Since 2013, Cure Alzheimer’s Fund has been supporting research by the distinguished neuroscientist and Down syndrome expert William Mobley, M.D., Ph.D., whose lab is based at the University of California, San Diego. Mobley is part of a team working to exploit a hypothesis that inhibiting a protein called monoacylglycerol lipase (MAGL)—which gets overproduced in people with Down syndrome—will, in turn, reduce the production of Abeta and, subsequently, Alzheimer’s neuropathology.
Mobley, who recently joined the Scientific Advisory Board of Cure Alzheimer’s Fund (CAF), is working with fellow researcher Alexander Kleschevnikov, Ph.D., to develop therapeutic techniques for inhibiting MAGL; this work is being done in collaboration with Abide Therapeutics.
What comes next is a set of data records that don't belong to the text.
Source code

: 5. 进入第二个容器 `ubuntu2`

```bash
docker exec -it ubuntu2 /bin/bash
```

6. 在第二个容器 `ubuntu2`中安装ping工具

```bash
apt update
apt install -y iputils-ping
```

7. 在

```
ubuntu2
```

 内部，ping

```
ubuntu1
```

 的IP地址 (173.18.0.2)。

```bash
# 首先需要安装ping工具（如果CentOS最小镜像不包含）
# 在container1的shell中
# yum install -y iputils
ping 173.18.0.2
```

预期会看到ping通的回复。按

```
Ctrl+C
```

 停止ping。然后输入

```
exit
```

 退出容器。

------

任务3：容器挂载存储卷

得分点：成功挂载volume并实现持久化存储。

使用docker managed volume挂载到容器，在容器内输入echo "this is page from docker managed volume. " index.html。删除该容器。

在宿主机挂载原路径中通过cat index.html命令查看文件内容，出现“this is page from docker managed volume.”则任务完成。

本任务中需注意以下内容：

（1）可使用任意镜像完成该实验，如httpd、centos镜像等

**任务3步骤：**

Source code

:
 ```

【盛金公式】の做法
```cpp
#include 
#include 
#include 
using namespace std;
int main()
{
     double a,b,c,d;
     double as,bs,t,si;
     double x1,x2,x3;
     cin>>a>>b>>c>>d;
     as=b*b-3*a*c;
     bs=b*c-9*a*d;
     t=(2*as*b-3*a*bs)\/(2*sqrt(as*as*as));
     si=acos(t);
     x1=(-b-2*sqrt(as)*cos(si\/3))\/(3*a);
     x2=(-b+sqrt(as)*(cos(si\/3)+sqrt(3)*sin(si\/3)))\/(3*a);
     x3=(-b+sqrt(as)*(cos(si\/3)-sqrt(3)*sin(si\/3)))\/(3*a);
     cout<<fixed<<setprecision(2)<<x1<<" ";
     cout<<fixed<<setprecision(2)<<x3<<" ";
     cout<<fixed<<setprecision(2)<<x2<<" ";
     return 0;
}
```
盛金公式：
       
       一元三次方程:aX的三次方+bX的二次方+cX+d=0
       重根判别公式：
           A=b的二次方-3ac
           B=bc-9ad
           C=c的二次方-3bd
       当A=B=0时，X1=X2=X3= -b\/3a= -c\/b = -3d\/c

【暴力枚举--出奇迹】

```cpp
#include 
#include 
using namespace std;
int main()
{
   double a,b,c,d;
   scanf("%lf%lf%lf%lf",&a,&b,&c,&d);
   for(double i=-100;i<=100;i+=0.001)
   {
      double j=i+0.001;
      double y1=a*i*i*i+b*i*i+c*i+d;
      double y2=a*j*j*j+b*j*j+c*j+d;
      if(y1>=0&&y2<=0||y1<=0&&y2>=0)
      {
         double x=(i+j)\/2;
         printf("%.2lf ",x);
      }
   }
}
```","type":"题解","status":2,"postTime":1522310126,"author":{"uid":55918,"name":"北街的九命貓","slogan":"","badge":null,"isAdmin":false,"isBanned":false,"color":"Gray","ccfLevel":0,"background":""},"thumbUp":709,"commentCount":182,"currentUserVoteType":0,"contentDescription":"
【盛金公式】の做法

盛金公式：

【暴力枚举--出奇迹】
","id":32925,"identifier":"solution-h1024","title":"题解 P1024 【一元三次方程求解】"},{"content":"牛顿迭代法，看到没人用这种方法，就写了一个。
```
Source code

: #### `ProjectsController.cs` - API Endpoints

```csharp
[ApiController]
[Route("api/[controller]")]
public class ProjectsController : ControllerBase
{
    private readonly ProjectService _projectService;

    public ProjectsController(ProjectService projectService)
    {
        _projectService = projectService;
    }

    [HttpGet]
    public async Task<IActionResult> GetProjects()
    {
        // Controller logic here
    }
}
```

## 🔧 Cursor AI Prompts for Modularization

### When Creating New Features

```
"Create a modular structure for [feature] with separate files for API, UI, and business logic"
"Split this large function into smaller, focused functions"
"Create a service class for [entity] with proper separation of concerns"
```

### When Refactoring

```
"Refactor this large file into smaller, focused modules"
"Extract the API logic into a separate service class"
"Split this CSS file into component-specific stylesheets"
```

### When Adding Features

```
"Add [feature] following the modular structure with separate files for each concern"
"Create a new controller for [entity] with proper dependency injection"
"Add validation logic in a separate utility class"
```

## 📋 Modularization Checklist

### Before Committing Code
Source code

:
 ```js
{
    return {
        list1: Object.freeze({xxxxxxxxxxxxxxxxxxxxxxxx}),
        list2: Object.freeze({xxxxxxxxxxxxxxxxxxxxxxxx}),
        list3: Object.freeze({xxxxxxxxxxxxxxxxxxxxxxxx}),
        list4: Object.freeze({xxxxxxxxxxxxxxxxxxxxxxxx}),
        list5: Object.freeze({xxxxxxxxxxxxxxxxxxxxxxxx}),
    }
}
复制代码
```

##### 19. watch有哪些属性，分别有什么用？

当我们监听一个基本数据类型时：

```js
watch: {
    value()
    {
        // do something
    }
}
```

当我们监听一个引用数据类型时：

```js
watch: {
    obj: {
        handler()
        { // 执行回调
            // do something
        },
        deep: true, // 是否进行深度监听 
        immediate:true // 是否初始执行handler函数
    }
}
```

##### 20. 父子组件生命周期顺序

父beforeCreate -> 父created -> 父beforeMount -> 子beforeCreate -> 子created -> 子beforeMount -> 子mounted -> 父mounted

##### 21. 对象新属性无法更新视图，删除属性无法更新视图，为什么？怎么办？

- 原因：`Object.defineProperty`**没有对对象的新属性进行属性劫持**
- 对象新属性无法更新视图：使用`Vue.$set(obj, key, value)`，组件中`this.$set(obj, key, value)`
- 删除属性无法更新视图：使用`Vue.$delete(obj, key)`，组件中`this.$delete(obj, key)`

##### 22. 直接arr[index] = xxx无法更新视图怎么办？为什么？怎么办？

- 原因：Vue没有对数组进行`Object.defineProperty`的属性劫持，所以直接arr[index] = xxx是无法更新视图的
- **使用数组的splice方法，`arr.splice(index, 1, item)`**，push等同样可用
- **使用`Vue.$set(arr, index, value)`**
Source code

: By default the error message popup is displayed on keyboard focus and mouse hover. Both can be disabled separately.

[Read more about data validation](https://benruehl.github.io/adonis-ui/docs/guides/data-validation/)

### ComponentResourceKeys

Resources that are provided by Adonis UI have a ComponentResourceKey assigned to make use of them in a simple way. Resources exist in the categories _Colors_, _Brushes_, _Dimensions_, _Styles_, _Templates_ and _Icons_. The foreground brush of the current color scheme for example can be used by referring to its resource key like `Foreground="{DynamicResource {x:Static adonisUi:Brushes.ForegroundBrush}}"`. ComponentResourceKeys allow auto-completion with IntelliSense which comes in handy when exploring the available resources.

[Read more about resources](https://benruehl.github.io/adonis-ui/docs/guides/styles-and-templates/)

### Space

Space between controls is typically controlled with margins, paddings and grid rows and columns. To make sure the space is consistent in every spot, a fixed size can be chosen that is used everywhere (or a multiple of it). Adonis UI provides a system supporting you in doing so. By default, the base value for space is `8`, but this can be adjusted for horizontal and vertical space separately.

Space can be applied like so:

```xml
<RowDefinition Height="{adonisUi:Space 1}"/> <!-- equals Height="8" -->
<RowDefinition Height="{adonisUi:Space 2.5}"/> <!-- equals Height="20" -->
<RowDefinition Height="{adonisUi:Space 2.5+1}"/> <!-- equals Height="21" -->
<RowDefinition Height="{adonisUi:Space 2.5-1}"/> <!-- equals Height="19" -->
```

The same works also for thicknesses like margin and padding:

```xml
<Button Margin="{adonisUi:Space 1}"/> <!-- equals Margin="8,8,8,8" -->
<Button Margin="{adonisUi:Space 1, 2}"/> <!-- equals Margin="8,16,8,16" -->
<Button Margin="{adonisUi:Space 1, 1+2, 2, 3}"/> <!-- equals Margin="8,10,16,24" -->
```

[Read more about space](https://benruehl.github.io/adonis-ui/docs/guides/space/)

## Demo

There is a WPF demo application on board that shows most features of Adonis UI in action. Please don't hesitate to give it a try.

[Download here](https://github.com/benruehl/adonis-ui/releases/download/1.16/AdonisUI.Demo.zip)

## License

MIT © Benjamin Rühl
Based in San Diego, Abide specializes in developing drugs connected to a class of enzymes called serine hydrolases, which play an important role in regulating central nervous system signaling as well as digestion, metabolism, inflammation, blood clotting and the life cycle of pathogens.
“We are extremely grateful to the Cure Alzheimer’s Fund for supporting this project,” said Mobley after the CAF grant last year, “which has the potential to benefit persons with Down syndrome and, if successful, will have a direct application to patients with Alzheimer’s disease.”
One step closer
“This is a terrific example of a ‘cross-platform’ project that we’re especially proud to support,” said Tim Armour, president and CEO of Cure Alzheimer’s Fund. “The results of Dr. Mobley’s work will undoubtedly help improve our understanding of both Alzheimer’s and Down syndrome.”